Übungstext:
::::
- 7. Der Bundesrat hält das Rechtsinstrument der Verordnung im Medizinproduktebereich in der vorliegenden Form ohne den erforderlichen Detaillierungsgrad nicht für geeignet, das hohe Gesundheitsschutzniveau sicherzustellen. Der fehlende Detaillierungsgrad wird aus der Vielzahl von Ermächtigungen für delegierte Rechtsakte und Durchführungsverordnungen ersichtlich. Insbesondere aufgrund unklarer und fehlender Regeln würde die unmittelbare Geltung der vorgeschlagenen Verordnung auch zu erheblichen Vollzugsproblemen für die Länder führen. Der Bundesrat bittet die Bundesregierung daher darauf hinzuwirken, dass der Verordnungsvorschlag entsprechend überarbeitet wird, um dem Charakter einer Verordnung zu genügen. Anderenfalls wäre zu prüfen, ob im derzeitigen Detaillierungsgrad durch das Rechtsinstrument der Richtlinie die Umsetzung der Ziele, insbesondere zur Patientensicherheit, auch erreicht werden kann.
- 8. Darüber hinaus bittet der Bundesrat die Bundesregierung, sich bei den Beratungen des Vorschlags in den Gremien der EU für klare und transparente Regelungen zur Verbesserung der beweisrechtlichen Stellung der Patientinnen und Patienten im Falle von Schäden durch fehlerhafte Medizinprodukte sowie für eine effektive und angemessene Durchsetzung berechtigter Schadensersatzansprüche einzusetzen, die den besonderen Belangen - insbesondere von implantierbaren Medizinprodukten - Rechnung tragen.
- 9. Der Bundesrat stellt fest, dass mit der im Vorschlag der Kommission für eine Verordnung über Medizinprodukte vorgenommenen Anpassung der Regelungen an den neuen gemeinsamen Rechtsrahmen für die Vermarktung von Produkten (Beschluss Nummer 768/2008) sowie mit der teilweisen Übernahme von Vorschriften aus der Verordnung (EG) Nr. 765/2008 neue Pflichten und Aufgaben für die Wirtschaftsakteure und für die Marktüberwachungsbehörden der Mitgliedstaaten eingeführt werden.
- 10. Der Bundesrat bittet die Bundesregierung weiterhin, bei den Verhandlungen über den Verordnungsvorschlag darauf hinzuwirken, dass durch diese neuen Pflichten und Aufgaben für die Wirtschaftsakteure und für die Marktüberwachungsbehörden der Mitgliedstaaten keine unnötigen [bürokratischen] Kosten entstehen (zum Beispiel durch zusätzliche Meldeverpflichtungen oder durch das elektronische System für die Marktüberwachung).
::::
Bereitgestellte Einträge:
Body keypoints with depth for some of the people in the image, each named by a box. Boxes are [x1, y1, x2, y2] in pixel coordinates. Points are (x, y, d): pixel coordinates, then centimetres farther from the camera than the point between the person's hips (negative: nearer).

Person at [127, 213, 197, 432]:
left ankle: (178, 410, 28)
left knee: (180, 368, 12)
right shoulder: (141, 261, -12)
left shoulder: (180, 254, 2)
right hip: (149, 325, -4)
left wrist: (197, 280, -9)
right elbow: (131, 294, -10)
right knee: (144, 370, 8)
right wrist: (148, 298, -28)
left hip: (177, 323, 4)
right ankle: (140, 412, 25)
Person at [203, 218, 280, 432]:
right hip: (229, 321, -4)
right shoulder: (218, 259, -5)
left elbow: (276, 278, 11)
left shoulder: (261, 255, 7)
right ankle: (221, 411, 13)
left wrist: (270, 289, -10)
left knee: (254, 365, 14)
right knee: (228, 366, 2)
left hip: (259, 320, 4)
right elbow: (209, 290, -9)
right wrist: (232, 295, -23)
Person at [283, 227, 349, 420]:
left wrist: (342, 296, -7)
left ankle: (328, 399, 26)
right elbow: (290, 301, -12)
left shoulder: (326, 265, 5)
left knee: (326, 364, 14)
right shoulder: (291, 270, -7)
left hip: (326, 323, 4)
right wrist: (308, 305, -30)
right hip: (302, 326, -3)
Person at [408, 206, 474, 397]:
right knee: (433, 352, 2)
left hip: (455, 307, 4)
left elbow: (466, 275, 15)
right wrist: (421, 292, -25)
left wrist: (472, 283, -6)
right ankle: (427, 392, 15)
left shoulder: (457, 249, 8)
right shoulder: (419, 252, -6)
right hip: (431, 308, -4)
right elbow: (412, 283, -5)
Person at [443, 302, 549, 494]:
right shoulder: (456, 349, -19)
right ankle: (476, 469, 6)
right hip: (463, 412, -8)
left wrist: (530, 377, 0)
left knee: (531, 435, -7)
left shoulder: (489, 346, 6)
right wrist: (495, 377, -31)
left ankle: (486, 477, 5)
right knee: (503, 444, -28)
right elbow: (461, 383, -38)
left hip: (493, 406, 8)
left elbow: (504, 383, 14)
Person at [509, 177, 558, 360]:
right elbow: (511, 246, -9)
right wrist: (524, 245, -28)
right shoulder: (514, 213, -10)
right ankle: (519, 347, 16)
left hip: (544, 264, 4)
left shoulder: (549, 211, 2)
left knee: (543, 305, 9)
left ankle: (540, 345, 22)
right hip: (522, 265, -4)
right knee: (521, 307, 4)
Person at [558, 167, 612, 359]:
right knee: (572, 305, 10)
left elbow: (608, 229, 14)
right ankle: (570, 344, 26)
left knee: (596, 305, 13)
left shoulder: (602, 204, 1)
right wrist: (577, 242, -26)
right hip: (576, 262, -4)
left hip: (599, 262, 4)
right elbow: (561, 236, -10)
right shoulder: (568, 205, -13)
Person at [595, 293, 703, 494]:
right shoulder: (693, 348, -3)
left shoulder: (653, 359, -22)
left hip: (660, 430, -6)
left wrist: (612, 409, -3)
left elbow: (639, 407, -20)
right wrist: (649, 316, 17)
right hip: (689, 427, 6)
::::
Arbeitsauftrag:
Gib aus dem Übungstext den Abschnitt wortgetreu zurück, der bei den Worten „- 9. Der Bundesrat“ einsetzt und nach „für die Marktüberwachung).“ endet.

Ergebnis:
- 9. Der Bundesrat stellt fest, dass mit der im Vorschlag der Kommission für eine Verordnung über Medizinprodukte vorgenommenen Anpassung der Regelungen an den neuen gemeinsamen Rechtsrahmen für die Vermarktung von Produkten (Beschluss Nummer 768/2008) sowie mit der teilweisen Übernahme von Vorschriften aus der Verordnung (EG) Nr. 765/2008 neue Pflichten und Aufgaben für die Wirtschaftsakteure und für die Marktüberwachungsbehörden der Mitgliedstaaten eingeführt werden.
- 10. Der Bundesrat bittet die Bundesregierung weiterhin, bei den Verhandlungen über den Verordnungsvorschlag darauf hinzuwirken, dass durch diese neuen Pflichten und Aufgaben für die Wirtschaftsakteure und für die Marktüberwachungsbehörden der Mitgliedstaaten keine unnötigen [bürokratischen] Kosten entstehen (zum Beispiel durch zusätzliche Meldeverpflichtungen oder durch das elektronische System für die Marktüberwachung).